Cielo de octubre está basada en el libro Rocket Boys, que reúne las memorias de un
científico de la NASA llamado Homer Hickam. La película está ambientada a fines de los
'50, con Homer adolescente, interpretado por ese muy buen actor que es Jake Gyllenhaal (en
la foto): una sonrisa compradora y un entusiasmo llamativamente natural le alcanzan para
convencer, aparentemente sin esforzarse. Homer es el hijo menor de una familia tipo de
Coalwood, West Virginia, pueblito enteramente dependiente de la mina carbonífera del
mismo nombre. La mitad de los habitantes esto es, prácticamente todos los que
nacieron varones trabajan allí, con altas probabilidades de que un derrumbe o el black
lung (especie de tumor pulmonar) los mate prematuramente. Homer nació varón. Y papá
Hickam, que además de capataz es bastante cavernario y rebosa de orgullo por su trabajo
(y especialmente por la compañía, puesto que es lo más parecido a lo que llamaríamos
un alcahuete de la patronal), tiene todo calculado: Homer será un buen minero,
como él, ya que su otro hijo apenas un poco mayor tiene asegurada una beca
universitaria gracias a su destreza para el fútbol americano. Claro que Homer tiene otros
planes.

• [EJERCICIO] ¿Cómo resumirías en dos oraciones el fragmento sobre la película Cielo de octubre?

• [Elementos guardados]
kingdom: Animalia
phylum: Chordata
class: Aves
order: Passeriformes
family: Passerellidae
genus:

• [RESULTADO] Cielo de octubre se basa en Rocket Boys, las memorias del científico de la NASA Homer Hickam, y está ambientada a fines de los '50, con Jake Gyllenhaal en el papel del Homer adolescente. Homer es el hijo menor de una familia de Coalwood, un pueblo que depende por completo de la mina de carbón, y su padre, capataz, da por hecho que será minero como él, aunque Homer tiene otros planes.